Perfectly preserved, as if they’d been flexing and bending
Only moments before. They could have been prosthetic
But they weren’t. They were real. And dead. My scream was unending.
.
It’s ten hours later now I’m full of questions. And fears.
Who would leave a box of fingers in a garden? And why?
The terse inscription, which I first took as a simple childish warning
Now seems like a threat. Or even a prophecy. From the corner of my eye
I see a shadow flit through a doorway, and glance across the kitchen, fearful
But there is nothing there. Yet. I look back at the fingers, with their fragments of bone
That jut through the skin. Someone’s fingers, no longer attached to the rest of him.

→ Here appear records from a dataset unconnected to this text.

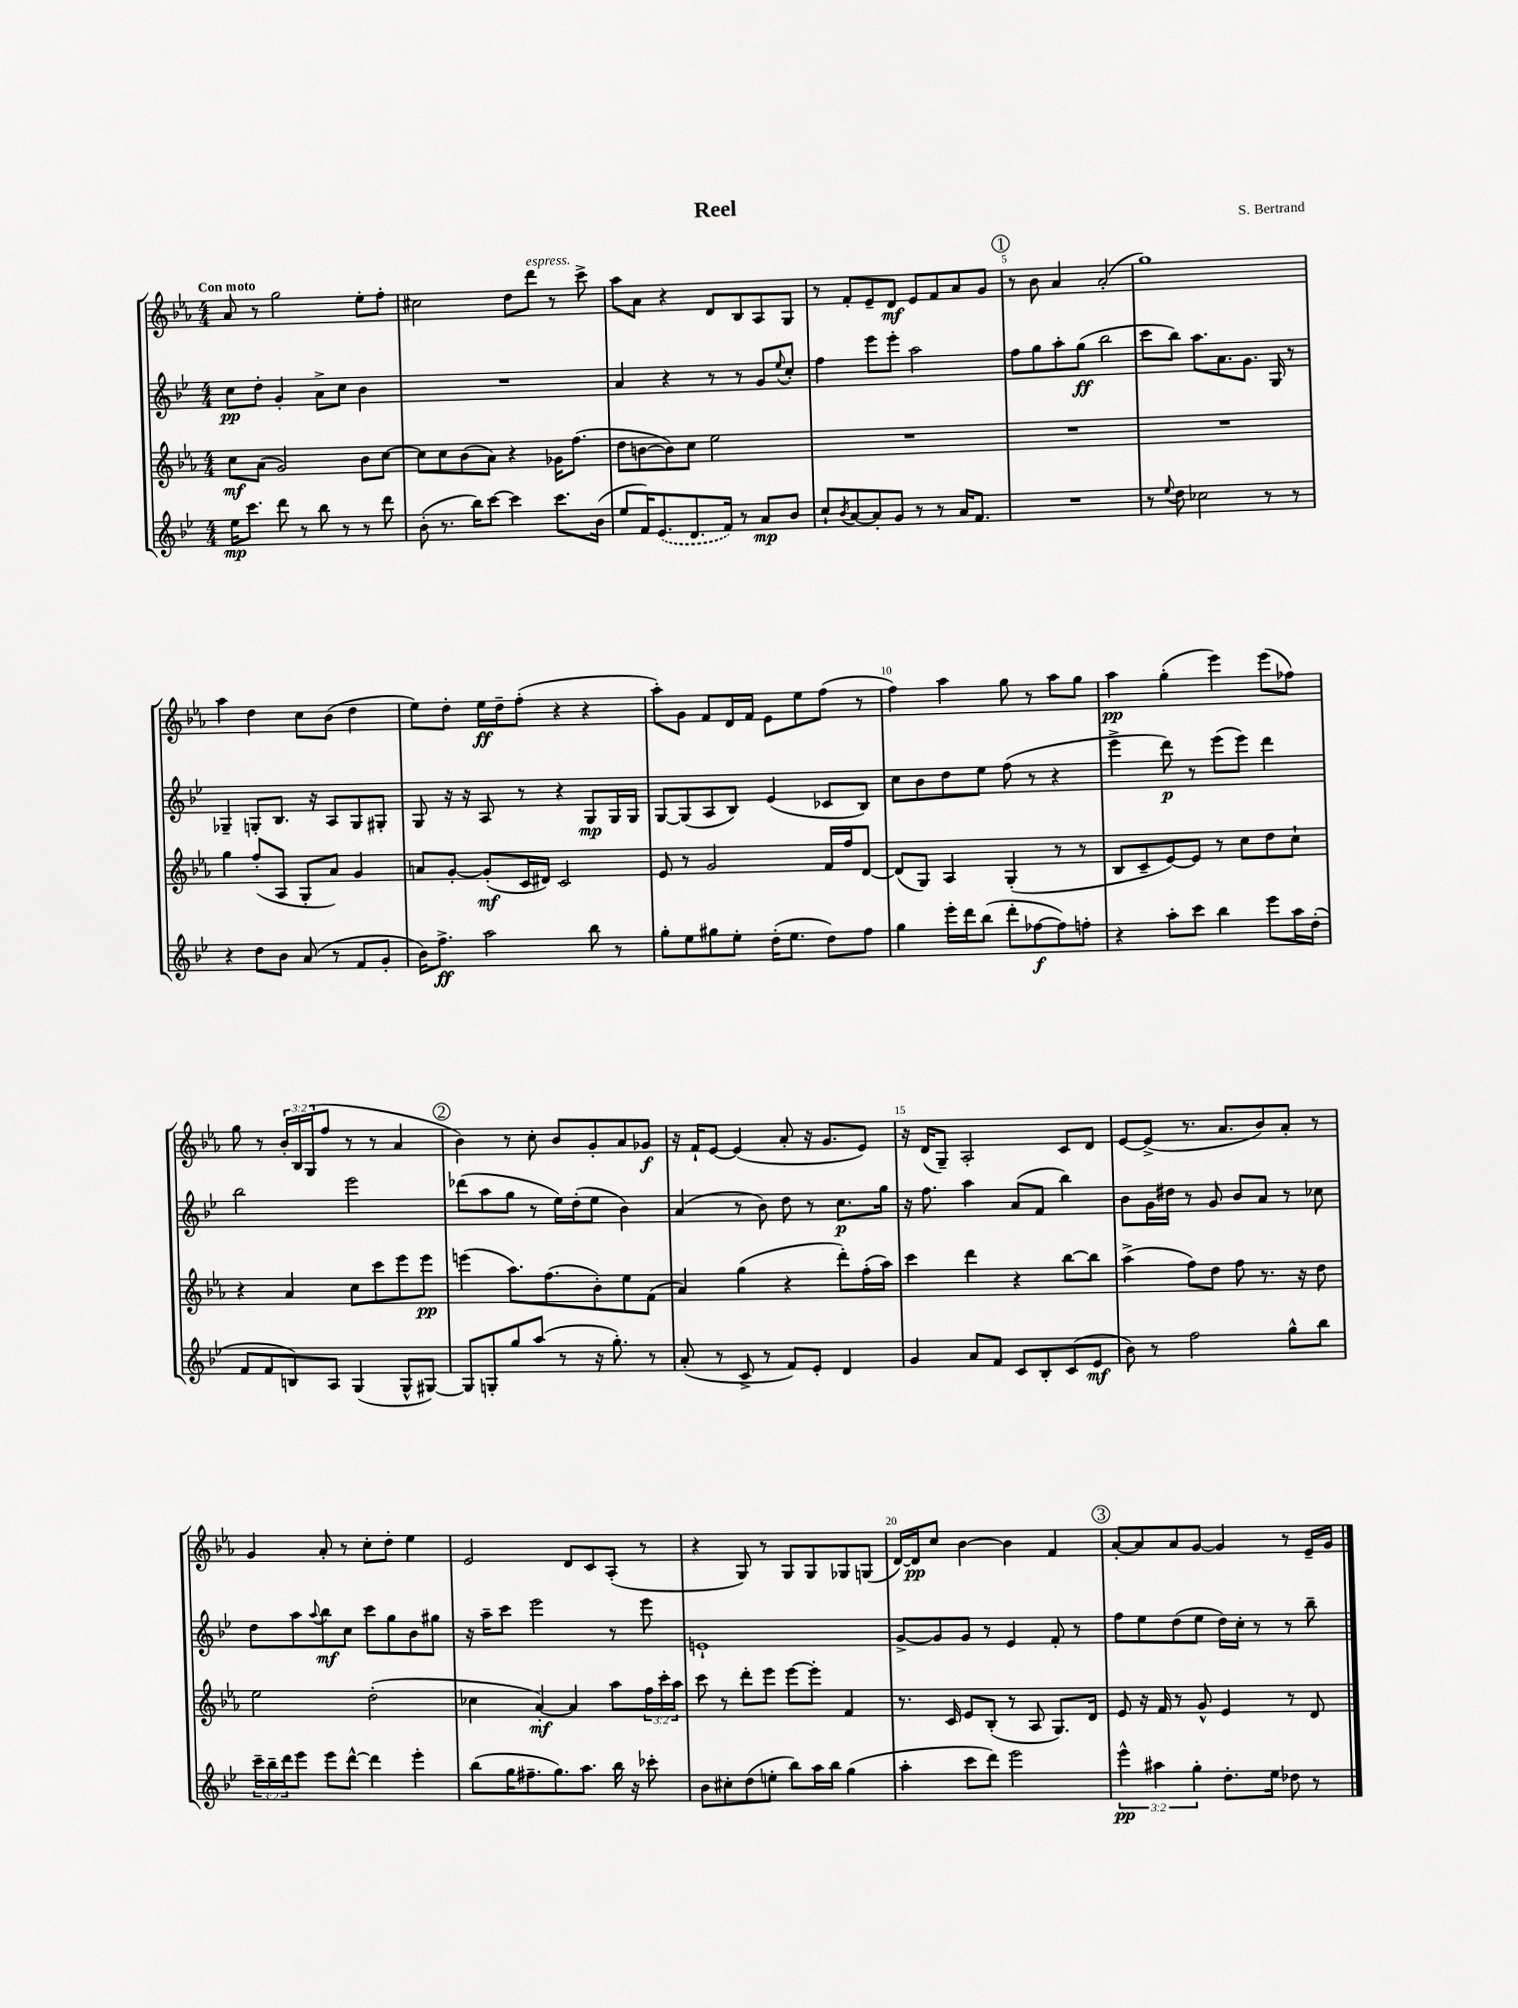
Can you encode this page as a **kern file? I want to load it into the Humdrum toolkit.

**kern	**dynam	**kern	**dynam	**kern	**dynam	**kern	**dynam
*part4	*part4	*part3	*part3	*part2	*part2	*part1	*part1
*staff4	*staff4	*staff3	*staff3	*staff2	*staff2	*staff1	*staff1
*clefG2	*	*clefG2	*	*clefG2	*	*clefG2	*
*k[b-e-]	*	*k[b-e-a-]	*	*k[b-e-]	*	*k[b-e-a-]	*
*M4/4	*	*M4/4	*	*M4/4	*	*M4/4	*
=1	=1	=1	=1	=1	=1	=1	=1
!	!	!	!	!	!	!LO:TX:a:B:t=Con moto	!
16ee-\KL	mp	8cc\L	mf	8cc\L	pp	8a-/	.
8.ccc\J	.	.	.	.	.	.	.
.	.	(8a-\J	.	8dd'\J	.	8r	.
8ddd\	.	2g/)	.	4g'/	.	2gg\	.
8r	.	.	.	.	.	.	.
8bb-\	.	.	.	8a^\L	.	.	.
8r	.	.	.	8cc\J	.	.	.
8r	.	8b-\L	.	4b-\	.	8ee-'\L	.
8ddd\	.	[8cc\J	.	.	.	8ff'\J	.
=2	=2	=2	=2	=2	=2	=2	=2
(8b-'\	.	8cc\L]	.	1r	.	2cc#X\	.
8.r	.	8cc\	.	.	.	.	.
.	.	(8b-\	.	.	.	.	.
16bb-\KL)	.	.	.	.	.	.	.
[8ccc\J	.	8a-\J)	.	.	.	.	.
4ccc\]	.	4r	.	.	.	8dd\L	.
!	!	!	!	!	!	!LO:TX:a:i:t=espress.	!
.	.	.	.	.	.	8ddd\J	.
8.ccc\L	.	16g-X\KL	.	.	.	8r	.
.	.	(8.ff\J	.	.	.	.	.
.	.	.	.	.	.	8ccc^\	.
(16b-\Jk	.	.	.	.	.	.	.
=3	=3	=3	=3	=3	=3	=3	=3
8ee-/L	.	8dd\L	.	4a/	.	8aa-\L	.
16f/K)	.	[8bn\	.	.	.	8a-\J	.
(8.e-/	.	.	.	.	.	.	.
.	.	8b\])	.	4r	.	4r	.
8.d/	.	8cc\J	.	.	.	.	.
.	.	2ee-\	.	8r	.	8d/L	.
16f/Jk)	.	.	.	.	.	.	.
8r	.	.	.	8r	.	8B-/	.
8a/L	mp	.	.	8g/L	.	8A-/	.
.	.	.	.	8qqee-/	.	.	.
8b-/J	.	.	.	8cc'/J	.	8G/J	.
=4	=4	=4	=4	=4	=4	=4	=4
8cc`/L	.	1r	.	4ff\	.	8r	.
8qb-/	.	.	.	.	.	.	.
[8a/	.	.	.	.	.	8f'/L	.
8a'/]	.	.	.	8eee-\L	.	8e-~/	.
8g/J	.	.	.	8eee-'\J	.	8d/J	mf
8r	.	.	.	2aa\	.	8e-/L	.
8r	.	.	.	.	.	8f/	.
16a/KL	.	.	.	.	.	8a-/	.
8.f/J	.	.	.	.	.	.	.
.	.	.	.	.	.	8g/J	.
!!LO:REH:place=s1:t=1
=5	=5	=5	=5	=5	=5	=5	=5
1r	.	1r	.	8ff\L	.	8r	.
.	.	.	.	8gg\	.	8b-\	.
.	.	.	.	8aa'\	.	4a-/	.
.	.	.	.	(8gg\J	ff	.	.
.	.	.	.	2bb-\	.	(2a-'/	.
=6	=6	=6	=6	=6	=6	=6	=6
8r	.	1r	.	8ccc\L	.	1gg)	.
8qqee-/	.	.	.	.	.	.	.
8dd\	.	.	.	8bb-\J)	.	.	.
2cc-X\	.	.	.	8.aa\L	.	.	.
.	.	.	.	8.a\	.	.	.
.	.	.	.	8.g\J	.	.	.
8r	.	.	.	.	.	.	.
.	.	.	.	16G/	.	.	.
8r	.	.	.	8r	.	.	.
!!LO:LB:g=z
=7	=7	=7	=7	=7	=7	=7	=7
4r	.	4gg\	.	4G-X~/	.	4aa-\	.
8dd\L	.	(8ff'/L	.	8Gn'/L	.	4dd\	.
8b-\J	.	8A-/J	.	8.B-/J	.	.	.
(8a/	.	8G'/L	.	.	.	8cc\L	.
.	.	.	.	16r	.	.	.
8r	.	8a-/J)	.	8A/L	.	(8b-\J	.
8f/L	.	4g/	.	8G/	.	4dd\	.
8g'/J	.	.	.	8G#X'/J	.	.	.
=8	=8	=8	=8	=8	=8	=8	=8
16b-\KL)	.	8an/L	.	8G/	.	8ee-\L)	.
8.ff^\J	ff	.	.	.	.	.	.
.	.	[8g'/J	.	16r	.	8dd'\J	.
.	.	.	.	16r	.	.	.
2aa\	.	(8g'/L]	mf	8A/	.	16ee-\LL	ff
.	.	.	.	.	.	16dd~\J	.
.	.	16c/L	.	8r	.	(8ff'\J	.
.	.	16d#X/JJ)	.	.	.	.	.
.	.	2c/	.	4r	.	4r	.
8bb-\	.	.	.	8G/L	mp	4r	.
8r	.	.	.	16G/L	.	.	.
.	.	.	.	16G/JJ	.	.	.
=9	=9	=9	=9	=9	=9	=9	=9
8gg'\L	.	8e-/	.	[8G/L	.	8aa-'\L)	.
8ee-\	.	8r	.	(8G/]	.	8g\J	.
8gg#X\	.	2g/	.	8A/	.	8f/L	.
8ee-'\J	.	.	.	8B-/J)	.	16d/L	.
.	.	.	.	.	.	16f/JJ	.
(16dd'\KL	.	.	.	(4e-/	.	8e-\L	.
8.ee-\J	.	.	.	.	.	.	.
.	.	.	.	.	.	8ee-\	.
8dd\L)	.	16f/LL	.	8c-X/L	.	(8ff\J	.
.	.	16ff/J	.	.	.	.	.
8ff\J	.	[8d/J	.	8B-/J)	.	8r	.
=10	=10	=10	=10	=10	=10	=10	=10
4gg\	.	(8d/L]	.	8cc\L	.	4ff\)	.
.	.	8G/J)	.	8b-\	.	.	.
16eee-'\LL	.	4A-/	.	8dd\	.	4aa-\	.
16ddd\J	.	.	.	.	.	.	.
(8bb-\J	.	.	.	8ee-\J	.	.	.
8ddd'\L	.	(4G'/	.	(8ff\	.	8gg\	.
[8ff-X\	f	.	.	8r	.	8r	.
8ff-\])	.	8r	.	4r	.	8aa-\L	.
8ffn'\J	.	8r	.	.	.	8gg\J	.
=11	=11	=11	=11	=11	=11	=11	=11
4r	.	8B-/L	.	4eee-^\	.	4aa-\	pp
.	.	8c~/	.	.	.	.	.
8aa'\L	.	[8e-/)	.	8ddd\)	p	(4gg'\	.
8ccc\J	.	8e-/J]	.	8r	.	.	.
4bb-\	.	8r	.	(8eee-\L	.	4eee-\)	.
.	.	8cc\L	.	8eee-\J)	.	.	.
8eee-\L	.	8dd\	.	4ddd\	.	(8eee-\L	.
16aa\L	.	8cc`\J	.	.	.	8ff-X\J)	.
(16dd'\JJ	.	.	.	.	.	.	.
!!LO:LB:g=z
=12	=12	=12	=12	=12	=12	=12	=12
8f/L	.	4r	.	2bb-\	.	8gg\	.
8f/	.	.	.	.	.	8r	.
8Bn/)	.	4a-/	.	.	.	24b-'/LL	.
.	.	.	.	.	.	24B-/	.
.	.	.	.	.	.	(24G/J	.
8A/J	.	.	.	.	.	8ff/J	.
(4G/	.	8cc\L	.	2eee-\	.	8r	.
.	.	8ccc\	.	.	.	8r	.
8G^^/L	.	8eee-\	.	.	.	4a-/	.
[8G#X/J)	.	8eee-\J	pp	.	.	.	.
!!LO:REH:place=s1:t=2
=13	=13	=13	=13	=13	=13	=13	=13
8G#/L]	.	(4eeen\	.	(8ddd-X\L	.	4b-\)	.
8Gn'/	.	.	.	8aa\	.	.	.
8gg/	.	8.aa-\L)	.	8gg\J	.	8r	.
(8aa/J	.	.	.	8r	.	8cc'\	.
.	.	(8.ff\	.	.	.	.	.
8r	.	.	.	16ee-\LL)	.	8b-/L	.
.	.	.	.	(16dd'\J	.	.	.
16r	.	8b-'\)	.	8ee-\J	.	8g'/	.
8.gg'\)	.	.	.	.	.	.	.
.	.	8ee-\	.	4b-\)	.	8a-/	.
8r	.	(8f\J	.	.	.	8g-X/J	f
=14	=14	=14	=14	=14	=14	=14	=14
(8a'/	.	4a-/)	.	(4a/	.	16r	.
.	.	.	.	.	.	16f`/KL	.
8r	.	.	.	.	.	[8e-/J	.
8c^/	.	(4gg\	.	8r	.	(4e-/]	.
8r	.	.	.	8b-\)	.	.	.
8f/L)	.	4r	.	8dd\	.	8a-'/	.
8e-'/J	.	.	.	8r	.	16r	.
.	.	.	.	.	.	8.g/L	.
4d/	.	8ddd'\L)	.	8.cc\L	p	.	.
.	.	(16ff'\L	.	.	.	8e-/J)	.
.	.	16aa-\JJ)	.	16gg\Jk	.	.	.
=15	=15	=15	=15	=15	=15	=15	=15
4g/	.	4ccc\	.	16r	.	16r	.
.	.	.	.	8.ff\	.	(16d/KL	.
.	.	.	.	.	.	8G~/J)	.
8a/L	.	4ddd\	.	4aa\	.	2A-'/	.
8f/J	.	.	.	.	.	.	.
8c/L	.	4r	.	(8a/L	.	.	.
8B-'/	.	.	.	8f/J	.	.	.
(8c/	.	[8bb-\L	.	4bb-\)	.	8c/L	.
8e-/J	mf	8bb-\J]	.	.	.	8d/J	.
=16	=16	=16	=16	=16	=16	=16	=16
8b-\)	.	(4aa-^\	.	8b-\L	.	[8e-/L	.
8r	.	.	.	16g\L	.	(8e-^/J]	.
.	.	.	.	16dd#X\JJ	.	.	.
2ff\	.	8ff\L)	.	8r	.	8.r	.
.	.	8dd\J	.	8g/	.	.	.
.	.	.	.	.	.	8.a-/L	.
.	.	8ff\	.	8b-/L	.	.	.
.	.	8.r	.	8a/J	.	8b-/)	.
8gg^^\L	.	.	.	8r	.	8a-'/J	.
.	.	16r	.	.	.	.	.
8bb-\J	.	8dd\	.	8cc-X\	.	8r	.
!!LO:LB:g=z
=17	=17	=17	=17	=17	=17	=17	=17
24ccc~\LL	.	2ee-\	.	8dd\L	.	4g/	.
24bb-~\	.	.	.	.	.	.	.
24ddd\J	.	.	.	.	.	.	.
8eee-\J	.	.	.	8aa\	.	.	.
.	.	.	.	8qqaa/	.	.	.
8eee-\L	.	.	.	8bb-\	mf	8a-'/	.
[8ddd^^\J	.	.	.	8cc\J	.	8r	.
4ddd\]	.	(2dd'\	.	8ccc\L	.	8cc'\L	.
.	.	.	.	8gg\	.	8dd'\J	.
4eee-'\	.	.	.	8b-\	.	4ee-\	.
.	.	.	.	8gg#X\J	.	.	.
=18	=18	=18	=18	=18	=18	=18	=18
(8bb-\L	.	4cc-X\	.	16r	.	2e-/	.
.	.	.	.	16aa~\KL	.	.	.
16gg\K	.	.	.	8ccc\J	.	.	.
8.ff#X~\	.	.	.	.	.	.	.
.	.	[4a-'/)	mf	2eee-\	.	.	.
8.gg\)	.	.	.	.	.	.	.
.	.	4a-/]	.	.	.	8d/L	.
8.aa\J	.	.	.	.	.	.	.
.	.	.	.	.	.	8c/	.
16bb-\	.	8aa-\L	.	8r	.	(8A-'/J	.
16r	.	.	.	.	.	.	.
8ccc-X'\	.	24ff\L	.	8eee-\	.	8r	.
.	.	24ccc'\	.	.	.	.	.
.	.	24aa-\JJ	.	.	.	.	.
=19	=19	=19	=19	=19	=19	=19	=19
8b-\L	.	8ccc\	.	1en`	.	4r	.
8cc#X'\	.	8r	.	.	.	.	.
(8dd\	.	8ddd'\L	.	.	.	8G/)	.
8een'\J	.	8eee-\J	.	.	.	8r	.
8bb-\L)	.	[8eee-\L	.	.	.	8G/L	.
16aa\L	.	8eee-'\J]	.	.	.	8G/	.
16bb-\JJ	.	.	.	.	.	.	.
(4gg\	.	4f/	.	.	.	8G-X/	.
.	.	.	.	.	.	(8Gn/J	.
=20	=20	=20	=20	=20	=20	=20	=20
4aa'\	.	8.r	.	[8g^/L	.	[16d/LL)	.
.	.	.	.	.	.	16d/J]	pp
.	.	.	.	8g/]	.	8cc/J	.
.	.	16c/	.	.	.	.	.
8ccc\L	.	8e-/L	.	8g/J	.	[4b-\	.
8ddd\J)	.	(8B-'/J	.	8r	.	.	.
2eee-\	.	8r	.	4e-/	.	4b-\]	.
.	.	8A-/	.	.	.	.	.
.	.	8.G/L)	.	8f'/	.	4f/	.
.	.	.	.	8r	.	.	.
.	.	16d/Jk	.	.	.	.	.
!!LO:REH:place=s1:t=3
=21	=21	=21	=21	=21	=21	=21	=21
6eee-^^\	pp	8e-/	.	8ff\L	.	[8a-'/L	.
.	.	16r	.	8ee-\	.	8a-/]	.
6aa#X\	.	.	.	.	.	.	.
.	.	16f/	.	.	.	.	.
.	.	8r	.	(8dd\	.	8a-/	.
6gg'\	.	.	.	.	.	.	.
.	.	8g^^/	.	8ee-\J	.	[8g/J	.
8.dd'\L	.	4e-/	.	16dd\LL)	.	4g/]	.
.	.	.	.	16cc'\JJ	.	.	.
.	.	.	.	8r	.	.	.
16ee-\Jk	.	.	.	.	.	.	.
8dd-X\	.	8r	.	8r	.	8r	.
8r	.	8d/	.	8bb-~\	.	16e-~/LL	.
.	.	.	.	.	.	16g/JJ	.
==	==	==	==	==	==	==	==
*-	*-	*-	*-	*-	*-	*-	*-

And I remember the inscription once again. “Hands off”. Here, alone
With no one to talk me out of my terror I know, not think, but know
That it is a prophecy. A promise. “Hands Off”. Fingers off. Severed. Removed
Without my permission to leave me incomplete, just like all those other fools who ignored the warning
Of the spotless, squeakless, silver hinges and in doing so proved
That curiosity killed the cat. Or at least cost it a few of it’s claws.

.

I need to sleep now. I don’t want to, but I don’t think I’ll be able to help myself.
I’ll sleep, and I’ll dream of boxes and fingers and knives and scissors and then
When I wake up the box will be gone. And so will my fingers. Taken in the night
And stacked, neatly with all the others. The fingers of a hundred men
Just waiting for another fool, another curious gardener
Likely to open first and ask questions later. To reach through overgrown
Bushes and shrubs to let their poor, doomed hand caress the wooden sides
Just like I did. “Hands Off’. And now my fingers are no longer my own.